In other federal agencies sponsoring research, the new directive is likely to make more of a difference.
The National Science Foundation is the chief government sponsor of non-medical scientific research. Its funding produces 25,000 to 40,000 publications a year from thousands of academic researchers, said Myron Gutmann, NSF’s assistant director.
Unlike medical research, the NSF-funded studies aren’t catalogued in a common database like PubMed. Instead, the wide variety of fields — physics, chemistry, mathematics, engineering, social sciences — have their own electronic archives. One of the goals of the policy announced Friday is to make searching those archives easier and quicker.
“What is exciting is to expose across many domains of science as much knowledge as possible so that innovation can take place,” Gutmann said.
Scientists at the U.S. Department of Agriculture produce about 10,000 research papers a year, with several thousand more written by outside scientists funded by USDA. The department believes that open access to agricultural research could cut in half the time required to produce plant varieties with desirable traits, such as resistance to drought or pests. This access will be especially useful to plant breeders in developing countries, said Catherine E. Woteki, USDA’s chief scientist.

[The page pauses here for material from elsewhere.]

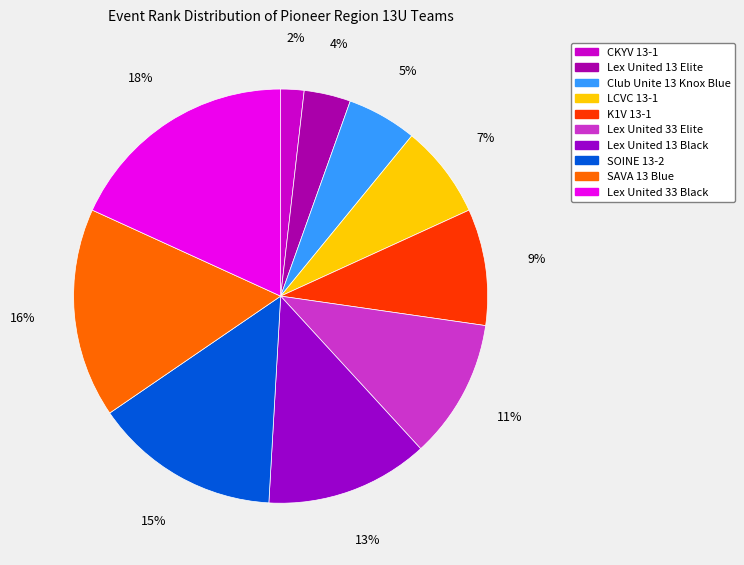

The LCVC 13-1 slice represents 7% of the pie. True or false?

True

“We think this is a big deal,” she said.
Selling archived copies of articles is a big business for journal publishers. One of the largest is Springer, a Germany-based company that publishes about 2,500 journals, with about 330 of them open-access.
“Springer seeks to ensure broad access to its content — this is the goal of all publishers,” said Eric Merkel-Sobotta, a Springer spokesman. He said that the White House policy “appears to support the idea that embargo periods of different length may be necessary, depending on discipline.” An article on a medical topic might be obsolete six months after publication, while one on an issue in mathematics “might still be highly relevant after five years.”

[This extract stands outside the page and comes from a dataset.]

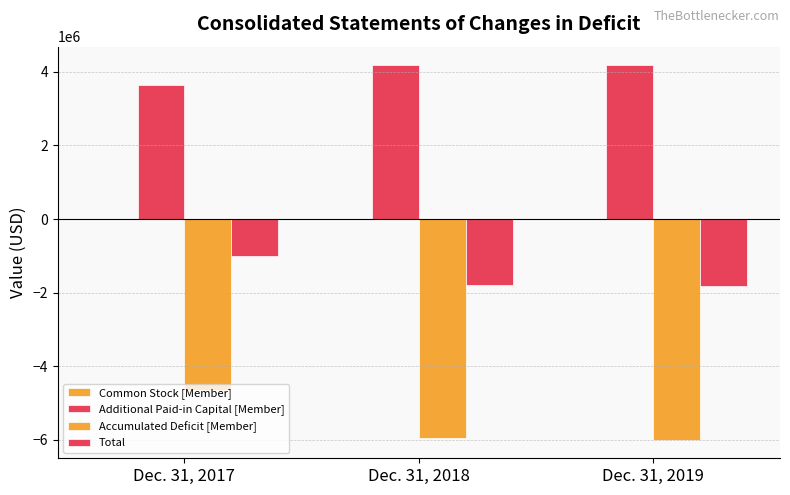

Reading left to right, transcribe all the data shown in this chart.

Common Stock [Member]: 73	240	290
Additional Paid-in Capital [Member]: 3644008	4174111	4175726
Accumulated Deficit [Member]: -4647540	-5953465	-5988351
Total: -1003459	-1779114	-1812336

The open-access movement launched about a decade ago as the high cost of academic journals spurred libraries, scientists, and activists to search for ways to upend the 200-year-old stranglehold on scientific information enjoyed by academic publishers.
In 2003, a vanguard of scientists launched the Public Library of Science, now a series of free journals that attract submissions from top-name scientists. PLoS, as the journals are known, flips on its head the standard business model in which journals charge their readers. Instead, researchers pay to publish there and anyone can read the results. Another open-access biology journal, eLife, launched last year and relies on grants to operate.
“Open access” has also become a rallying cry for activists trying to set information free. Swartz, 26, a prominent computer programmer, faced severe federal charges for allegedly downloading some 5 million academic articles from JSTOR, a pay-walled journal repository. Swartz died by suicide in January as a court date loomed.
The hacker group Anonymous then broke into MIT’s computer network and promised to continue Swartz’s crusade.
“The world’s entire scientific and cultural heritage, published over centuries in books and journals, is increasingly being digitized and locked up by a handful of private corporations,” the group wrote. “We need to buy secret databases and put them on the Web. We need to download scientific journals and upload them to file sharing networks. We need to fight for Guerilla Open Access.”